Saved data entries:

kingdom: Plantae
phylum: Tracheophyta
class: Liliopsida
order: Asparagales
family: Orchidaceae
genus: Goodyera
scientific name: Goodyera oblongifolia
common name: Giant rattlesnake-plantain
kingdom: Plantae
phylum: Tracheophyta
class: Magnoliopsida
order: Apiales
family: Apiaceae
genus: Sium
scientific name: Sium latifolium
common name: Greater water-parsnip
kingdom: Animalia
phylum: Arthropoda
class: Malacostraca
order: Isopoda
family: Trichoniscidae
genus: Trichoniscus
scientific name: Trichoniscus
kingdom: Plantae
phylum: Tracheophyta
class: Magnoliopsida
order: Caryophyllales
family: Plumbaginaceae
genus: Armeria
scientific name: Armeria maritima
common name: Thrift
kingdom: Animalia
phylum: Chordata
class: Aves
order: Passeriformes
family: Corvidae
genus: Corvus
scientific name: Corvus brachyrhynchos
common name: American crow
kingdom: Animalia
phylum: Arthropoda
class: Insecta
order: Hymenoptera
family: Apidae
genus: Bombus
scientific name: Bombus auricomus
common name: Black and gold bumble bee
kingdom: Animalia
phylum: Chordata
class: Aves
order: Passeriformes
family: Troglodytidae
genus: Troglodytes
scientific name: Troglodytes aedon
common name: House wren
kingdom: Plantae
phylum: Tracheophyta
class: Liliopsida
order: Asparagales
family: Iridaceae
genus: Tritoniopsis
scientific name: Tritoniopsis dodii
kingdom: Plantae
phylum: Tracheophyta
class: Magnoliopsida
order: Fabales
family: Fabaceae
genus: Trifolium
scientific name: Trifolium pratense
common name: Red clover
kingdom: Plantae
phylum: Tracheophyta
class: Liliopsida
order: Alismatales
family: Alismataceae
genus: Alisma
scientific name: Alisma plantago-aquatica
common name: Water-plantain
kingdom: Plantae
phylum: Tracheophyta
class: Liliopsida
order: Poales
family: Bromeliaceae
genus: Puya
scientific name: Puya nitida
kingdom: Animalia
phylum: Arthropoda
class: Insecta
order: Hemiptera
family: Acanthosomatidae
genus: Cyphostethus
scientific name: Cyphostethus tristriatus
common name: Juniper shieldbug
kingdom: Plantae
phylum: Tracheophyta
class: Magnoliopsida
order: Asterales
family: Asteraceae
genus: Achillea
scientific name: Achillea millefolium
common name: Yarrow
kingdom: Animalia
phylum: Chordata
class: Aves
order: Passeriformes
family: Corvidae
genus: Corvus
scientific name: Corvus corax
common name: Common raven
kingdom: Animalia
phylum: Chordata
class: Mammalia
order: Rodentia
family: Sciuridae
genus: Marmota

TO BE DONE: Please render every line of the records above as a Markdown table with two columns, Row and Line, giving each line a row number and leaving out blank lines.

WRITTEN REPLY:
| Row | Line |
|---|---|
| 1 | kingdom: Plantae |
| 2 | phylum: Tracheophyta |
| 3 | class: Liliopsida |
| 4 | order: Asparagales |
| 5 | family: Orchidaceae |
| 6 | genus: Goodyera |
| 7 | scientific name: Goodyera oblongifolia |
| 8 | common name: Giant rattlesnake-plantain |
| 9 | kingdom: Plantae |
| 10 | phylum: Tracheophyta |
| 11 | class: Magnoliopsida |
| 12 | order: Apiales |
| 13 | family: Apiaceae |
| 14 | genus: Sium |
| 15 | scientific name: Sium latifolium |
| 16 | common name: Greater water-parsnip |
| 17 | kingdom: Animalia |
| 18 | phylum: Arthropoda |
| 19 | class: Malacostraca |
| 20 | order: Isopoda |
| 21 | family: Trichoniscidae |
| 22 | genus: Trichoniscus |
| 23 | scientific name: Trichoniscus |
| 24 | kingdom: Plantae |
| 25 | phylum: Tracheophyta |
| 26 | class: Magnoliopsida |
| 27 | order: Caryophyllales |
| 28 | family: Plumbaginaceae |
| 29 | genus: Armeria |
| 30 | scientific name: Armeria maritima |
| 31 | common name: Thrift |
| 32 | kingdom: Animalia |
| 33 | phylum: Chordata |
| 34 | class: Aves |
| 35 | order: Passeriformes |
| 36 | family: Corvidae |
| 37 | genus: Corvus |
| 38 | scientific name: Corvus brachyrhynchos |
| 39 | common name: American crow |
| 40 | kingdom: Animalia |
| 41 | phylum: Arthropoda |
| 42 | class: Insecta |
| 43 | order: Hymenoptera |
| 44 | family: Apidae |
| 45 | genus: Bombus |
| 46 | scientific name: Bombus auricomus |
| 47 | common name: Black and gold bumble bee |
| 48 | kingdom: Animalia |
| 49 | phylum: Chordata |
| 50 | class: Aves |
| 51 | order: Passeriformes |
| 52 | family: Troglodytidae |
| 53 | genus: Troglodytes |
| 54 | scientific name: Troglodytes aedon |
| 55 | common name: House wren |
| 56 | kingdom: Plantae |
| 57 | phylum: Tracheophyta |
| 58 | class: Liliopsida |
| 59 | order: Asparagales |
| 60 | family: Iridaceae |
| 61 | genus: Tritoniopsis |
| 62 | scientific name: Tritoniopsis dodii |
| 63 | kingdom: Plantae |
| 64 | phylum: Tracheophyta |
| 65 | class: Magnoliopsida |
| 66 | order: Fabales |
| 67 | family: Fabaceae |
| 68 | genus: Trifolium |
| 69 | scientific name: Trifolium pratense |
| 70 | common name: Red clover |
| 71 | kingdom: Plantae |
| 72 | phylum: Tracheophyta |
| 73 | class: Liliopsida |
| 74 | order: Alismatales |
| 75 | family: Alismataceae |
| 76 | genus: Alisma |
| 77 | scientific name: Alisma plantago-aquatica |
| 78 | common name: Water-plantain |
| 79 | kingdom: Plantae |
| 80 | phylum: Tracheophyta |
| 81 | class: Liliopsida |
| 82 | order: Poales |
| 83 | family: Bromeliaceae |
| 84 | genus: Puya |
| 85 | scientific name: Puya nitida |
| 86 | kingdom: Animalia |
| 87 | phylum: Arthropoda |
| 88 | class: Insecta |
| 89 | order: Hemiptera |
| 90 | family: Acanthosomatidae |
| 91 | genus: Cyphostethus |
| 92 | scientific name: Cyphostethus tristriatus |
| 93 | common name: Juniper shieldbug |
| 94 | kingdom: Plantae |
| 95 | phylum: Tracheophyta |
| 96 | class: Magnoliopsida |
| 97 | order: Asterales |
| 98 | family: Asteraceae |
| 99 | genus: Achillea |
| 100 | scientific name: Achillea millefolium |
| 101 | common name: Yarrow |
| 102 | kingdom: Animalia |
| 103 | phylum: Chordata |
| 104 | class: Aves |
| 105 | order: Passeriformes |
| 106 | family: Corvidae |
| 107 | genus: Corvus |
| 108 | scientific name: Corvus corax |
| 109 | common name: Common raven |
| 110 | kingdom: Animalia |
| 111 | phylum: Chordata |
| 112 | class: Mammalia |
| 113 | order: Rodentia |
| 114 | family: Sciuridae |
| 115 | genus: Marmota |